Stored data entries
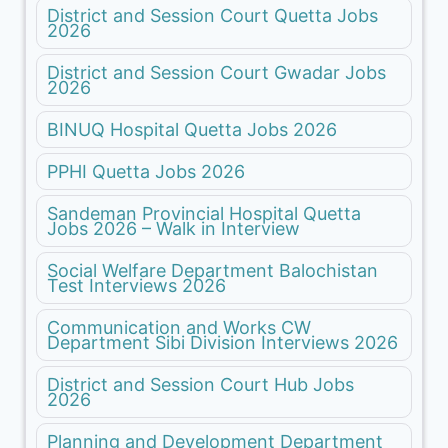
District and Session Court Quetta Jobs
2026
District and Session Court Gwadar Jobs
2026
BINUQ Hospital Quetta Jobs 2026
PPHI Quetta Jobs 2026
Sandeman Provincial Hospital Quetta
Jobs 2026 – Walk in Interview
Social Welfare Department Balochistan
Test Interviews 2026
Communication and Works CW
Department Sibi Division Interviews 2026
District and Session Court Hub Jobs
2026
Planning and Development Department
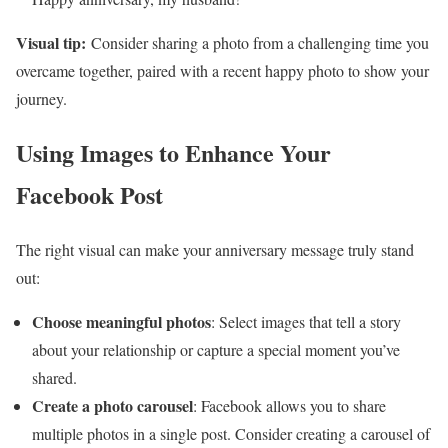
Visual tip:
Consider sharing a photo from a challenging time you
overcame together, paired with a recent happy photo to show your
journey.
Using Images to Enhance Your
Facebook Post
The right visual can make your anniversary message truly stand
out:
Choose meaningful photos
: Select images that tell a story
about your relationship or capture a special moment you’ve
shared.
Create a photo carousel
: Facebook allows you to share
multiple photos in a single post. Consider creating a carousel of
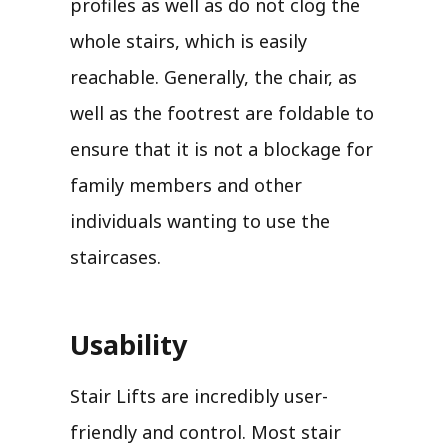
profiles as well as do not clog the
whole stairs, which is easily
reachable. Generally, the chair, as
well as the footrest are foldable to
ensure that it is not a blockage for
family members and other
individuals wanting to use the
staircases.
Usability
Stair Lifts are incredibly user-
friendly and control. Most stair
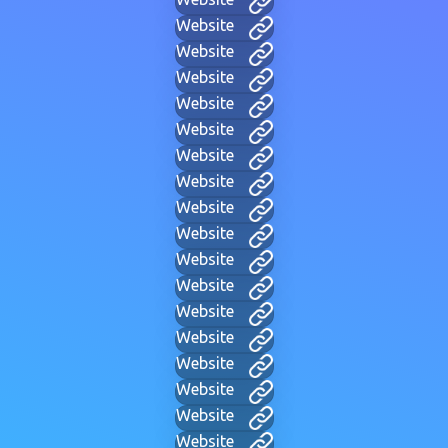
Website
Website
Website
Website
Website
Website
Website
Website
Website
Website
Website
Website
Website
Website
Website
Website
Website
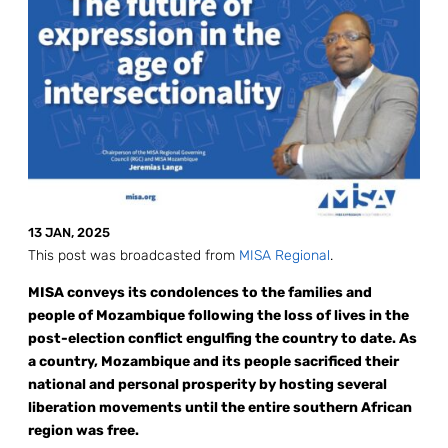
13 JAN, 2025
This post was broadcasted from
MISA Regional
.
MISA conveys its condolences to the families and
people of Mozambique following the loss of lives in the
post-election conflict engulfing the country to date. As
a country, Mozambique and its people sacrificed their
national and personal prosperity by hosting several
liberation movements until the entire southern African
region was free.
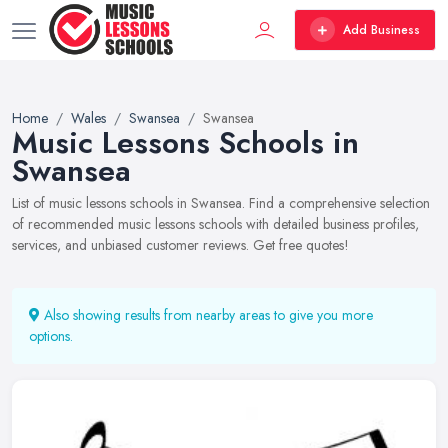
Add Business
Home
Wales
Swansea
Swansea
Music Lessons Schools in
Swansea
List of music lessons schools in Swansea. Find a comprehensive selection
of recommended music lessons schools with detailed business profiles,
services, and unbiased customer reviews. Get free quotes!
Also showing results from nearby areas to give you more
options.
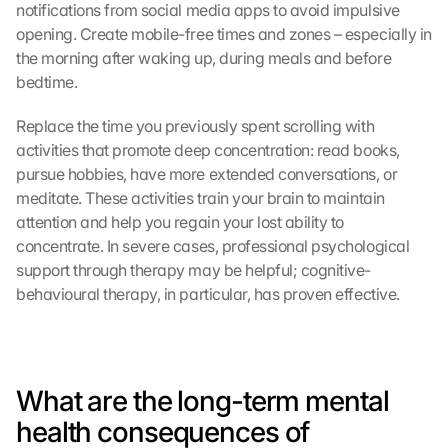
notifications from social media apps to avoid impulsive 
opening. Create mobile-free times and zones – especially in 
the morning after waking up, during meals and before 
bedtime.
Replace the time you previously spent scrolling with 
activities that promote deep concentration: read books, 
pursue hobbies, have more extended conversations, or 
meditate. These activities train your brain to maintain 
attention and help you regain your lost ability to 
concentrate. In severe cases, professional psychological 
support through therapy may be helpful; cognitive-
behavioural therapy, in particular, has proven effective.
What are the long-term mental 
health consequences of 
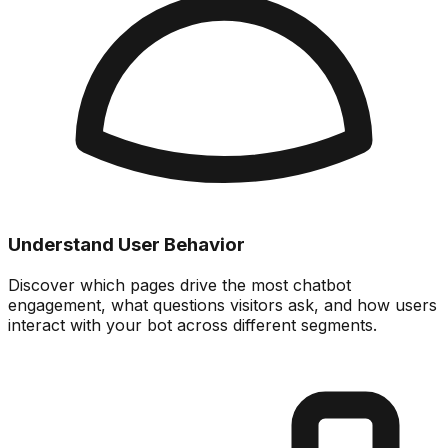
Understand User Behavior
Discover which pages drive the most chatbot
engagement, what questions visitors ask, and how users
interact with your bot across different segments.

§ Assignment
Please write out all the rows above again, swapping each "Jobs" for "Vacancies" and leaving everything else unchanged. Leave the pictures out of your answer.

§ Exercise solution
District and Session Court Quetta Vacancies
2026
District and Session Court Gwadar Vacancies
2026
BINUQ Hospital Quetta Vacancies 2026
PPHI Quetta Vacancies 2026
Sandeman Provincial Hospital Quetta
Vacancies 2026 – Walk in Interview
Social Welfare Department Balochistan
Test Interviews 2026
Communication and Works CW
Department Sibi Division Interviews 2026
District and Session Court Hub Vacancies
2026
Planning and Development Department
Visual tip:
Consider sharing a photo from a challenging time you
overcame together, paired with a recent happy photo to show your
journey.
Using Images to Enhance Your
Facebook Post
The right visual can make your anniversary message truly stand
out:
Choose meaningful photos
: Select images that tell a story
about your relationship or capture a special moment you’ve
shared.
Create a photo carousel
: Facebook allows you to share
multiple photos in a single post. Consider creating a carousel of
profiles as well as do not clog the
whole stairs, which is easily
reachable. Generally, the chair, as
well as the footrest are foldable to
ensure that it is not a blockage for
family members and other
individuals wanting to use the
staircases.
Usability
Stair Lifts are incredibly user-
friendly and control. Most stair
Website
Website
Website
Website
Website
Website
Website
Website
Website
Website
Website
Website
Website
Website
Website
Website
Website
13 JAN, 2025
This post was broadcasted from
MISA Regional
.
MISA conveys its condolences to the families and
people of Mozambique following the loss of lives in the
post-election conflict engulfing the country to date. As
a country, Mozambique and its people sacrificed their
national and personal prosperity by hosting several
liberation movements until the entire southern African
region was free.
Add Business
Home
Wales
Swansea
Swansea
Music Lessons Schools in
Swansea
List of music lessons schools in Swansea. Find a comprehensive selection
of recommended music lessons schools with detailed business profiles,
services, and unbiased customer reviews. Get free quotes!
Also showing results from nearby areas to give you more
options.
notifications from social media apps to avoid impulsive 
opening. Create mobile-free times and zones – especially in 
the morning after waking up, during meals and before 
bedtime.
Replace the time you previously spent scrolling with 
activities that promote deep concentration: read books, 
pursue hobbies, have more extended conversations, or 
meditate. These activities train your brain to maintain 
attention and help you regain your lost ability to 
concentrate. In severe cases, professional psychological 
support through therapy may be helpful; cognitive-
behavioural therapy, in particular, has proven effective.
What are the long-term mental 
health consequences of 
Understand User Behavior
Discover which pages drive the most chatbot
engagement, what questions visitors ask, and how users
interact with your bot across different segments.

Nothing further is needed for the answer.